KEY POINTS
- Astral Foods projects a rebound in profits despite bird flu impacts.
- Cost hikes and severe feed shortages challenged operations.
- South Africa’s poultry sector continues battling extensive outbreaks.
Major poultry producer Astral Foods expects to return to profit after being hit by one of South Africa’s worst bird flu outbreaks. Due to bird flu which has affected many of its operations, Astral Foods reported a significant operational loss but the company believes that the performance will gradually improve in the future months.
Astral, one of South Africa’s biggest chicken producers, revealed its financial outlook before the company’s annual results release. After the bird flu crisis that disrupted the company’s operations, the company expects to record average profits than in the previous years.
“The avian flu epidemic has significantly impacted the poultry supply chain throughout the country,” Astral said in a statement, explaining how it has struggled to sustain supply and deal with rising production costs.

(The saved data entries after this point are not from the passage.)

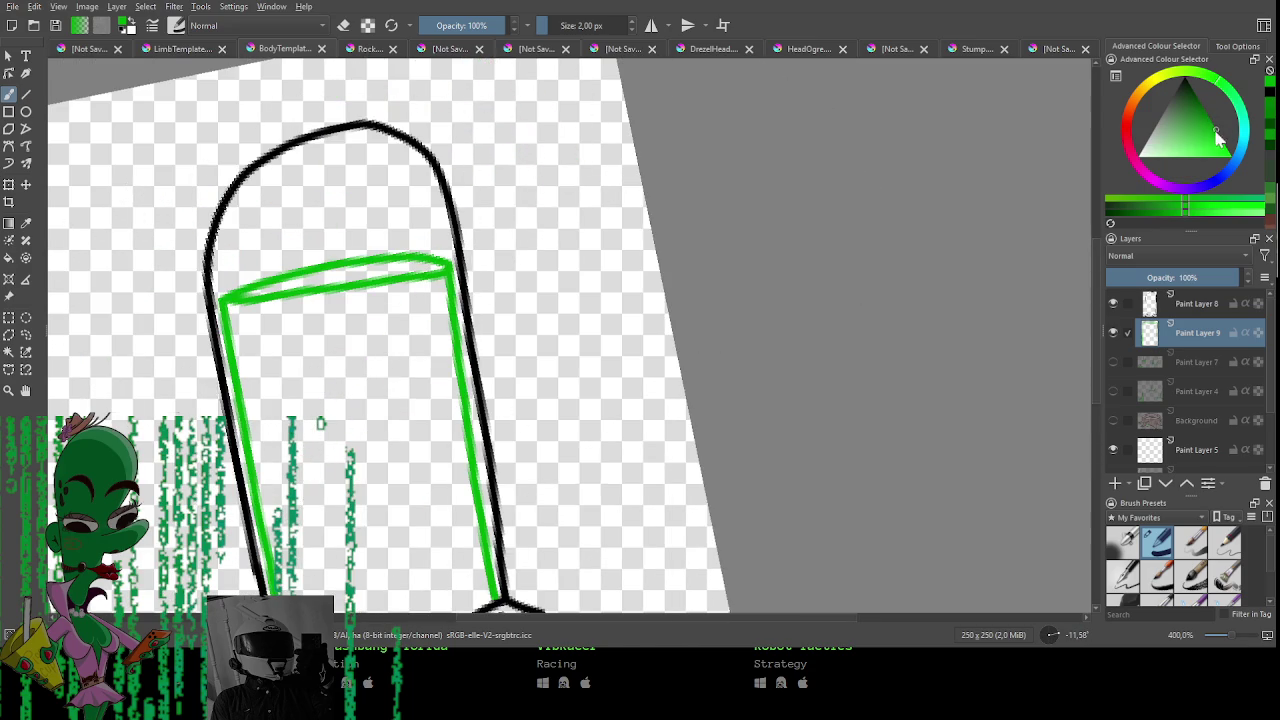
click(1116, 484)
Place the fill layer under the green outline and paint the liquid column solid bright green.
mouse_move(1212, 360)
mouse_down()
mouse_move(1205, 381)
mouse_move(1205, 370)
mouse_up()
scroll(623, 294, down, 3)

Extreme pressures in feed costs and supply chain
The bird flu outbreak has affected the whole South African poultry industry, and Astral Foods was not immune to it.
The feed costs which contribute more than half of the cost of poultry production increased sharply due to scarcity of feed raw materials locally and in the global market. These costs raised went to the operating expenses of Astral and reduced its capacity to maintain normal production levels.
The feed supply was affected by a severe shortage of raw materials and a recent drought that affected crop production in the region. This confluence of challenges, according to Astral, compelled the company to source feed from other places at much higher costs hence its earnings were hit.
The broader poultry industry in crisis
The bird flu disaster has affected poultry business across the country and has also been a cause for alarm on food security. The government has claimed to have put measures in place to prevent the spread of avian influenza, however the virus is still present and has impacted on poultry production on a scale never seen before.
The South African Poultry Association also pointed out the effects on the market, and many small poultry producers are struggling to survive. This outbreak has led to renewed demands for more government involvement, to help poultry firms with support measures and to better contain the virus.
Positive attitude and tactical changes
Astral’s management has kept a guarded optimism that a profitable recovery is possible, as it continues to make changes to its operating model. In the next fiscal year, Astral plans to level out production and meet market demands by improving feed sourcing and increasing biosecurity.
Reuters has reported that Astral Foods has been able to avoid the worst of it through careful adjustments but the problem is not over yet as avian flu continues to spread across different areas.
However, the company’s outlook is optimistic that both the production and profitability can increase if biosecurity and supply challenges are addressed in the short term.
Industry looks for the long term answers
The bird flu epidemic has highlighted the weaknesses of the poultry supply chain in South Africa and the industry is now calling on government and other industry players to look for long-term solutions.
To overcome these systemic challenges, the industry has set its goals to provide a more consistent poultry products supply to the nation.
There is hope that as Astral begins to recover, more collaboration between the industry players and the government to come up with a long-term solution for future pandemics will be realized. The South African poultry sector has faced a difficult year, but the industry is hopeful for a better year ahead that will be good for both producers and consumers.